Owen wrote: Sun Aug 08, 2021 5:53 pm
I thought I would sleep on it and give it fresh ears, but I almost hate it more this morning, so I guess I am just going to start again and mix it again. What do you do when you are stuck like this? Do you get to the pint where you re-record again even though the performance is good and is recorded decent? Maybe just walk away and give it a couple days?
These kind of mix problems are hard enough on a technical level, before you get into all of the psychology of wanting to hear your own music sound good. I've always thought a complete re-record would be an interesting experiment, but it could be an exhausting effort.
As for the mix problem, I often find that problems arrive when elements that sound good separately have unexpected buildup when put together. The most common (but certainly not the only) place for this to happen is in the low mids.
A few things you may consider trying, if you haven't already:
- Pan both of your bass tracks up the middle. There certainly isn't a rule against a panned stereo bass, but it's definitely way harder to get away with.

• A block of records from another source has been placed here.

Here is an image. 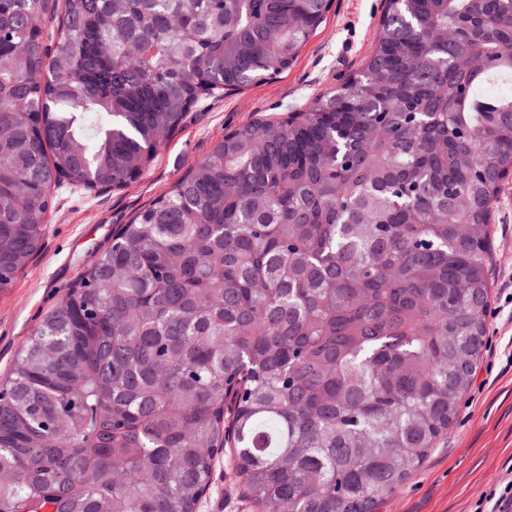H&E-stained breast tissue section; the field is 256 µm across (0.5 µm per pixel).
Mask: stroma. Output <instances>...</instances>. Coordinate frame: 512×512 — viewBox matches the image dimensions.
Returning a JSON list of instances; mask_svg holds the SVG:
<instances>
[{
  "label": "stroma",
  "instance_id": "35a3bbf8",
  "mask_svg": "<svg viewBox=\"0 0 512 512\" xmlns=\"http://www.w3.org/2000/svg\"><path fill=\"white\" fill-rule=\"evenodd\" d=\"M387 0H332L317 33L280 78L206 97L162 143L129 186L54 192L42 251L0 292V378L45 313L112 243L135 212L167 193L224 134L307 110L359 73L371 54ZM492 299L487 335L456 418L425 461L373 512H476L512 474V176L500 185L491 226ZM196 512H257L232 449L218 452Z\"/></svg>",
  "mask_w": 512,
  "mask_h": 512
}]
</instances>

- Sometimes bass casts a fog on the mix in those low mids 200-400hz region. I'd try cutting some of that out of either/both of your tracks and see if it opens up the overall mix a little.
- High pass the vocal reverb. Get rid of anything below like 500hz. You can low pass it too. It's amazing how much info you can cut out of a reverb, save space in the mix, and still have a sense of a spatial effect.
Another thing I've done when I'm losing my way on a tricky mix is pretend I'm a mastering engineer. I'll mess with eq on the stereo 2 track. For some reason I prefer twiddling knobs on a parametric EQ on the boad, but it could just as easily be done with a plugin. Make a move to cut something in an area that sounds bloated, or less helpful to me, boost something that seems undefined. If you picked the wrong frequency move it a little, or go back to zero and try to set your spot again. Don't go sweeping around like crazy, it's really confusing. If cutting an area a little opens something up, does boosting it bring out more of what was bothering you? Are some instruments more affected by these moves than others?
This can of course be a total snipe hunt and can send you obsessing over, or overcorrecting frequencies, but in the right frame of mind, taken with a grain of salt, it can give you a broad side "there's a little too much shit happening at this frequency" kind of focus, that can then inform individual cuts, or boosts on instruments individually. And as you, and others have stated, if any of this gets weird, or you feel like you lose the thread, you just turn shit off and walk away for an hour, or a day.
My goal with mixes like these is to pretend I'm an outsider with a good ear and a critical attitude. Throw the mix on, stand way back and go "sounds a little harsh on that snare", or "pretty cool, but something in there is boomy, kinda sounds like it's in the guitars or bass" etc. Just some seasoned asshole with a cup of coffee hearing it for the first time. That's who I'm trying to be.